Everyone is always all, Live without regrets! But to be honest there are a few things in my life that I wish I never did:

  1. See the movie Blame it on the Bellboy.
  2. Attend a ZZ Top concert with my dad where there were sexy dancers onstage.
  3. Eat 18 of my Nana’s little tuna appetizers at Easter the year I was 8, because I threw them up. What a waste!

Even Balki Bartokomous couldn’t save this movie! Where’s Counsin Larry???

At any rate, pretty much my only other regret is so embarrassing to admit that I am going into hiding so you don’t burn me at the stake. See, back in 1986 I saw this awesome commercial starring some really adorable snack foods–California raisins if you can believe it–and they sang this SUPER fantastic song called, get this, “I Heard it From the Grapevine.” Because they were raisins who were once grapes! Hahahahahaha!

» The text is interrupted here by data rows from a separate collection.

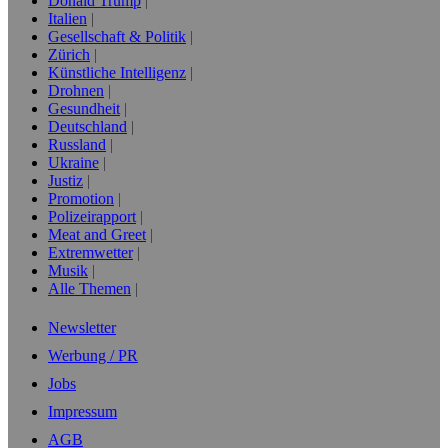
Donald Trump
Italien
Gesellschaft & Politik
Zürich
Künstliche Intelligenz
Drohnen
Gesundheit
Deutschland
Russland
Ukraine
Justiz
Promotion
Polizeirapport
Meat and Greet
Extremwetter
Musik
Alle Themen
Newsletter
Werbung / PR
Jobs
Impressum
AGB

It was just a couple years later when I was listening to Oldies 103.3 FM in my dad’s car when the very same song came on the radio! “Dad!” I cried. “I can’t believe the California Raisins got a record contract. How cool, since they’re just snacks and not people!” Dad was all, “Uh, no, Liz. This is Marvin Gaye. The California Raisins just covered it.” Then he told me there was no Santa Claus.

Wow, I can’t believe I just told you my deepest darkest secret. I guess I was afraid you’d hear it through the grapevine and I wanted to tell you first. Zing!